Required task 1:
In the text on Java locks and AQS, which OS primitive do LockSupport.park() and unpark() use on Linux?
Required task 2:
List every capability that the text on Java locks and AQS gives for applications that use AQS-based synchronizers.
Required task 3:
Pick up the text on Java locks and AQS after its last sentence and continue it.

Page text:
- - - -

AQS-based synchronizers (like ReentrantLock) are generally more efficient and flexible than intrinsic locks, especially under high contention.

Underlying OS Interaction

  • Parking/Unparking:
    LockSupport.park() and unpark() are implemented using OS-specific primitives:

    • On Linux: Uses futex (fast userspace mutex).
    • On Windows: Uses WaitOnAddress or Condition Variables.
    • These mechanisms allow threads to sleep/wakeup efficiently, managed by the OS scheduler.
  • Context Switching:
    When a thread is parked, the OS scheduler removes it from the runnable queue. When unparked, it is re-added to the queue, triggering a context switch if necessary.

Example: ReentrantLock and AQS

ReentrantLock lock = new ReentrantLock();
lock.lock();  // Acquires the lock (may block)
try {
    // Critical section
} finally {
    lock.unlock();  // Releases the lock, unparks waiting threads
}
  • If the lock is unavailable, lock() calls AQS.acquire(), which:
    1. Attempts to acquire the state (e.g., sets state = 1 for the first lock).
    2. Fails → Adds the thread to the AQS queue.
    3. Parks the thread (OS scheduler skips it).
  • When unlock() is called:
    1. Releases the state (e.g., sets state = 0).
    2. Unparks the next waiting thread in the queue.

AQS 要点理解

  • AQS does not replace the OS scheduler but works with it to manage thread blocking/waking efficiently.
  • Applications using AQS-based synchronizers can:
    • Reduce contention by parking threads instead of spinning. 减少竞争, 让线程去 sleep
    • Control fairness and timeouts. 控制获取锁的公平性和超时时间
    • Avoid deadlocks via interruptible waits. 可中断等待避免死锁
  • The OS still schedules threads when they are unparked, but AQS minimizes unnecessary scheduling overhead by managing the wait queue. 被唤醒后依旧由 os 负责调度

In essence, AQS abstracts the complexity of thread coordination, while the OS scheduler handles the actual execution of threads based on their state (runnable, parked, etc.).


synchronized 关键字和 OS 关系

Intrinsic locks (also known as monitor locks) are Java’s built-in synchronization mechanism, implemented using the synchronized keyword. They provide mutual exclusion and visibility guarantees but are less flexible and lower-level compared to synchronizers like AbstractQueuedSynchronizer (AQS).

How Intrinsic Locks Work

  1. Implicit Locking:
    Every Java object has an intrinsic lock (monitor). When a thread enters a synchronized method or block:

    • It acquires the intrinsic lock associated with the object (e.g., this for instance methods, the class object for static methods).
    • It releases the lock automatically when exiting the method/block (even if an exception is thrown).
  2. Blocking Behavior:

    • If a thread cannot acquire the lock (e.g., it’s held by another thread), it blocks until the lock becomes available.
    • The JVM uses OS-specific mechanisms (e.g., Object.wait()/notify() internally) to manage blocked threads.

- - - -

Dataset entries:

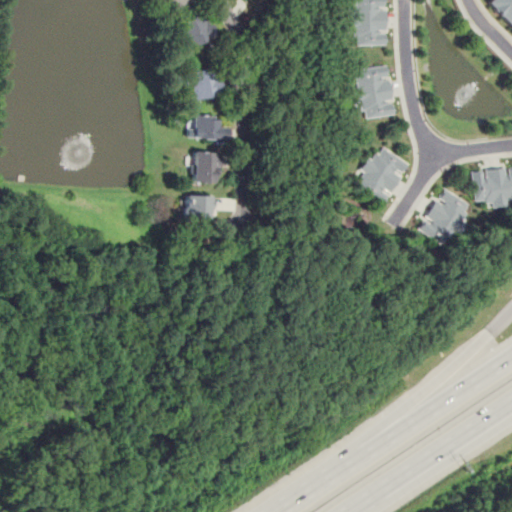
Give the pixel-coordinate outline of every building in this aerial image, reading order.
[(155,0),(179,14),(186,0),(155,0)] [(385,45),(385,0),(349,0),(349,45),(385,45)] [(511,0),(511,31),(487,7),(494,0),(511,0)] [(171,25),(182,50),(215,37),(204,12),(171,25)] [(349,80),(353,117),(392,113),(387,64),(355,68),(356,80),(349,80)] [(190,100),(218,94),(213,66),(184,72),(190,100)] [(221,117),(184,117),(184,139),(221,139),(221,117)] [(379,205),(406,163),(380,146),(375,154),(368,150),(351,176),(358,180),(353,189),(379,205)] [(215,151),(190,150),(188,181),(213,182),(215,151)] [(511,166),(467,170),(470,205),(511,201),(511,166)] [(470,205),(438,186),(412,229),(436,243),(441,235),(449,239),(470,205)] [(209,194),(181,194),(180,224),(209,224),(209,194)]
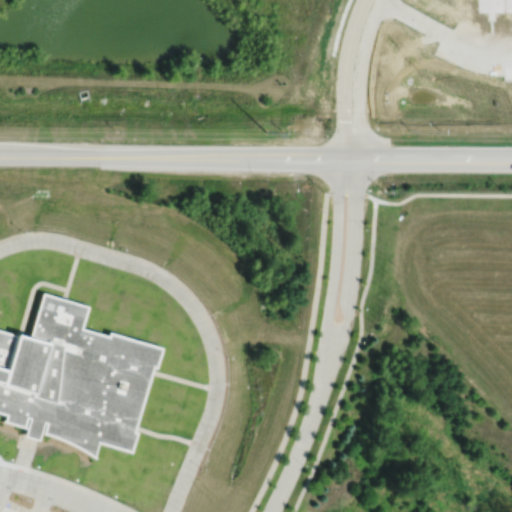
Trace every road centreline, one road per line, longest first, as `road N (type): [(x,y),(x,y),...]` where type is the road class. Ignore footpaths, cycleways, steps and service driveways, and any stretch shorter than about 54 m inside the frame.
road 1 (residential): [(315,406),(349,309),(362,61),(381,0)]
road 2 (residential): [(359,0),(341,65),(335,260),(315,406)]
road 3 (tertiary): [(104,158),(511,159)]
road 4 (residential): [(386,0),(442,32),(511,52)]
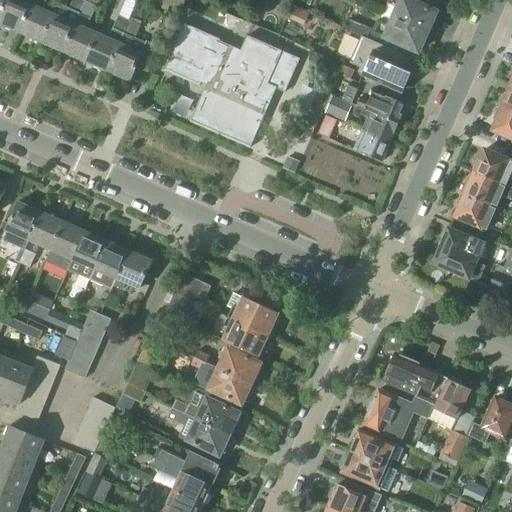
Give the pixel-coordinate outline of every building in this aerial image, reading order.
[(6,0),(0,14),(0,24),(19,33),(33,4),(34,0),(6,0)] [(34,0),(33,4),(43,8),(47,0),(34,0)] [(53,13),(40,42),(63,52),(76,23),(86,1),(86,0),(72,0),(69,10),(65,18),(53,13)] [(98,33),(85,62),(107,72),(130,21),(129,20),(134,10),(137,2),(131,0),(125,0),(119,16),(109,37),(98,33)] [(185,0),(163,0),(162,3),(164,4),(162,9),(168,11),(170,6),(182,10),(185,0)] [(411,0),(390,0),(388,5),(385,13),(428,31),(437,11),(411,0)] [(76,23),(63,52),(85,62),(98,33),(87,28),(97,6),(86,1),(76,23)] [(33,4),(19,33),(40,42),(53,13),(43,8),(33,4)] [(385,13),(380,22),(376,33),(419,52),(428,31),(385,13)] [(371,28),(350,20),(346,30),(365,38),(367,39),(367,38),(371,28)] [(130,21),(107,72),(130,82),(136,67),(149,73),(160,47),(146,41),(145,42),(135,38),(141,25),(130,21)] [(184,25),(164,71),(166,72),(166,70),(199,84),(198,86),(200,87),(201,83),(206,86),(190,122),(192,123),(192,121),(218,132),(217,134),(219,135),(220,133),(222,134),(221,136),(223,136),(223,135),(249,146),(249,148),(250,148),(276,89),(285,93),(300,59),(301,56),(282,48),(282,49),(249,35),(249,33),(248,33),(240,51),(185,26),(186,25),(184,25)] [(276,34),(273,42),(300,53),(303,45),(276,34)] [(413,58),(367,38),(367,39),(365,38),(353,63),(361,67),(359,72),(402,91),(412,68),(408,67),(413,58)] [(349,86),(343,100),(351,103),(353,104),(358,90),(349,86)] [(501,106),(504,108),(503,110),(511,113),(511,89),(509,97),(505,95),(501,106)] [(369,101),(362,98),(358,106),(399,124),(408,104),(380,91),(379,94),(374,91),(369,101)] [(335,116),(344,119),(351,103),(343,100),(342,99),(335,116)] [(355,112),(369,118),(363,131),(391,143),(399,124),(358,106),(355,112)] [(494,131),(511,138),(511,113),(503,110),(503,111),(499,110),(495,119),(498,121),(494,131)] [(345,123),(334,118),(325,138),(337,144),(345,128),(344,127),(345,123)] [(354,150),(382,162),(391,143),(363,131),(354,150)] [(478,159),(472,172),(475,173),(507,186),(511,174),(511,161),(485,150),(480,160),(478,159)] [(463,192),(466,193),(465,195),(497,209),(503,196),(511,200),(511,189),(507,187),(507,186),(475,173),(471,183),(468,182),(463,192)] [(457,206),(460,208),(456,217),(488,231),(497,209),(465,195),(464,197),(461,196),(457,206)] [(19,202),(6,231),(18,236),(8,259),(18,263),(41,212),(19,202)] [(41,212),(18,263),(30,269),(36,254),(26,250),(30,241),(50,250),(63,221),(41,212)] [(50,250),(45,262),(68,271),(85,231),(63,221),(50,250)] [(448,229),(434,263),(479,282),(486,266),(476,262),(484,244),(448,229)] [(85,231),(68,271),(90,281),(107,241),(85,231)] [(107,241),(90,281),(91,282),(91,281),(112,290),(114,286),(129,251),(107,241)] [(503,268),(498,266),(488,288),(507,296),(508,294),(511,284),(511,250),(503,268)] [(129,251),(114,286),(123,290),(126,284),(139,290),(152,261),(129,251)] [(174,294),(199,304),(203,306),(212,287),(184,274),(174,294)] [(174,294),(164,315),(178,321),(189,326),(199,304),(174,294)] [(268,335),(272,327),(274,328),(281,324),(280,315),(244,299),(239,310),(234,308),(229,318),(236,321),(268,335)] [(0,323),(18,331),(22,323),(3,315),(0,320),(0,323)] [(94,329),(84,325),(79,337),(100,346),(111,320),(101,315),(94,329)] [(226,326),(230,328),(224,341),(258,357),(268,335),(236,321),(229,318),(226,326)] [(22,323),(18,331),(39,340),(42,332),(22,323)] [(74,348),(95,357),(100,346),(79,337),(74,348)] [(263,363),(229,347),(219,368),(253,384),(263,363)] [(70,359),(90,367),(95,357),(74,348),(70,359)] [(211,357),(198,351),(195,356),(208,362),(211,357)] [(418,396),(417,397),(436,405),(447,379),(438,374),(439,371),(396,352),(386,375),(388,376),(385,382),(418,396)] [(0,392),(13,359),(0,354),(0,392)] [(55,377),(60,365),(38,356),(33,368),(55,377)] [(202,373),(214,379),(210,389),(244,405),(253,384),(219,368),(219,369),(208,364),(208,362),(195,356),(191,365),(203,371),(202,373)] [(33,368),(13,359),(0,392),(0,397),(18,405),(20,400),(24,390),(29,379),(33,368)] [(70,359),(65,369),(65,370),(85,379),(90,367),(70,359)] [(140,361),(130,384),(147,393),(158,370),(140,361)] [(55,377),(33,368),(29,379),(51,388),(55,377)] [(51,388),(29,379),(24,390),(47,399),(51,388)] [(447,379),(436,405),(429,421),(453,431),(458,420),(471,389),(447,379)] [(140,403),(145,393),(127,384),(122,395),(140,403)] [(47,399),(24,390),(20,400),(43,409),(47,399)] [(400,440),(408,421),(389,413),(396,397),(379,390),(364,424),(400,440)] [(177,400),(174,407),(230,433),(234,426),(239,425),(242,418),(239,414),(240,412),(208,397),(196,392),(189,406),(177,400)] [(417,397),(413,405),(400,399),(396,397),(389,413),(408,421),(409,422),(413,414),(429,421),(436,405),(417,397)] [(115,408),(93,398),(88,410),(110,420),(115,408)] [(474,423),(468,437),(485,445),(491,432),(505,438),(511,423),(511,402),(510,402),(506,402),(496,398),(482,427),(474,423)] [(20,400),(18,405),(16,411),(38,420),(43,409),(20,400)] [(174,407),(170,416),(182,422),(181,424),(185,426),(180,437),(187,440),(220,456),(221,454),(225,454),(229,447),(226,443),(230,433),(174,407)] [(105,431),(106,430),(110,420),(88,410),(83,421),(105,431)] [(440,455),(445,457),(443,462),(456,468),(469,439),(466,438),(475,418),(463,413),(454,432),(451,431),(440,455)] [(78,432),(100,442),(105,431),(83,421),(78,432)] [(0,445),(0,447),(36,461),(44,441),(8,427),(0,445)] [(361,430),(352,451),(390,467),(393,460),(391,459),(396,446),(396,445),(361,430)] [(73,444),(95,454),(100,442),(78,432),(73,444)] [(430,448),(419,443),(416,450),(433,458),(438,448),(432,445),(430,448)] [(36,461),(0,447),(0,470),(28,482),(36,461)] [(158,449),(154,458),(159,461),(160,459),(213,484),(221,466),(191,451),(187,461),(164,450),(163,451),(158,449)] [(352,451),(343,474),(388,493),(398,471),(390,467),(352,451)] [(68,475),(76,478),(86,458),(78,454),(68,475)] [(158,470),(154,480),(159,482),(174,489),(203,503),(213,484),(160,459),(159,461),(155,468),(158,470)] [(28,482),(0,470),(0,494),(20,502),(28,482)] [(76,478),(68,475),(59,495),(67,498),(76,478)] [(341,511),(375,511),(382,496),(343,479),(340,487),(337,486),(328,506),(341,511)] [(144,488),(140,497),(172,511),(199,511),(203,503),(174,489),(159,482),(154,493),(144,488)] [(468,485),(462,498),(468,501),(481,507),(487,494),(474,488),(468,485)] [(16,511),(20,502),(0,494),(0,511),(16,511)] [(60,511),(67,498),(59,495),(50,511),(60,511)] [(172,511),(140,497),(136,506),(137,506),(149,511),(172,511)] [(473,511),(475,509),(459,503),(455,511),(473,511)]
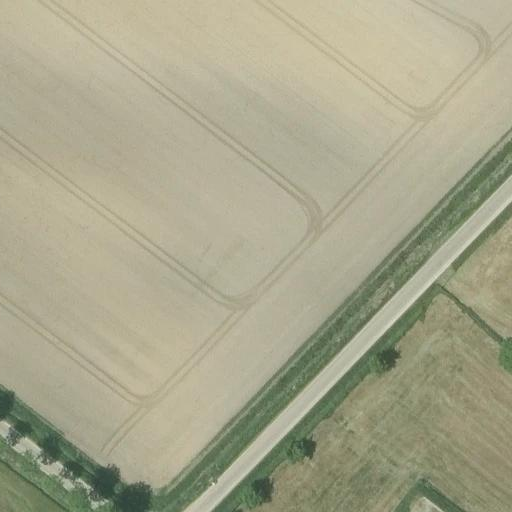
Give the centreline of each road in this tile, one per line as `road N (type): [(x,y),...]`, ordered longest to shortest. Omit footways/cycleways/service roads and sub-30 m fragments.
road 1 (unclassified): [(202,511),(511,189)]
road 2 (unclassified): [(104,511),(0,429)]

- - - -

Task result 1:
Futex (fast userspace mutex).

Task result 2:
- Reduce contention by parking threads instead of spinning
- Control fairness and timeouts
- Avoid deadlocks via interruptible waits

Task result 3:
  3. Reentrancy:

    • Threads can reacquire the same lock multiple times (e.g., nested synchronized calls). The lock is released only when the thread exits the outermost synchronized block/method.

synchronized 对 Thread Scheduling 的影响

Intrinsic locks interact with the OS scheduler similarly to AQS-based synchronizers, but with key differences:

AspectIntrinsic Locks (synchronized)AQS-Based Locks (e.g., ReentrantLock)
Blocking MechanismUses Object.wait()/notify() internallyUses LockSupport.park()/unpark()
FairnessNo fairness guaranteesConfigurable (fair/unfair)
InterruptibilityCannot interrupt waiting threadsSupports InterruptedException
Timed WaitsNo timeout supportSupports timeouts (e.g., tryLock())
PerformanceOptimized in modern JVMs (biased locking)More efficient under high contention

Limitations of Intrinsic Locks

  1. No Fairness Control:

    • Threads waiting for the lock may be chosen arbitrarily by the JVM/OS, leading to potential starvation in high-contention scenarios.
  2. No Support for Try/Lock with Timeout:

    • Threads cannot attempt to acquire the lock without blocking (e.g., tryLock()), nor can they specify a timeout.
  3. No Interruption Handling:

    • Threads blocked on a synchronized lock cannot be interrupted (unlike AQS-based locks). This can lead to deadlocks if a thread holding the lock hangs or fails to release it.
  4. Coarse-Grained Control:

    • Limited to mutual exclusion; no support for advanced synchronization patterns (e.g., read/write locks, condition variables with signal groups).

Example: Intrinsic Lock Usage

public class Counter {
    private int count = 0;

    // Acquires the intrinsic lock on 'this'
    public synchronized void increment() {
        count++;
    }

    // Acquires the intrinsic lock on 'this'
    public synchronized int getCount() {
        return count;
    }
}
  • If one thread is executing increment(), others must wait until it exits.
  • No way to interrupt or time out the wait.

When to Use Intrinsic Locks

  • Simple Use Cases: For low-contention scenarios where simplicity and brevity are prioritized.
  • Legacy Code: Older Java codebases often use synchronized due to historical reasons.
  • Performance: Modern JVMs optimize intrinsic locks heavily (e.g., biased locking, lock coarsening), making them competitive with AQS-based locks in many cases.

OS Scheduler Interaction

  • When a thread blocks on an intrinsic lock, the JVM requests the OS to park the thread (similar to AQS, but via different mechanisms like Object.wait()).
  • The OS scheduler removes the thread from the runnable queue until the lock is released and notify() is called.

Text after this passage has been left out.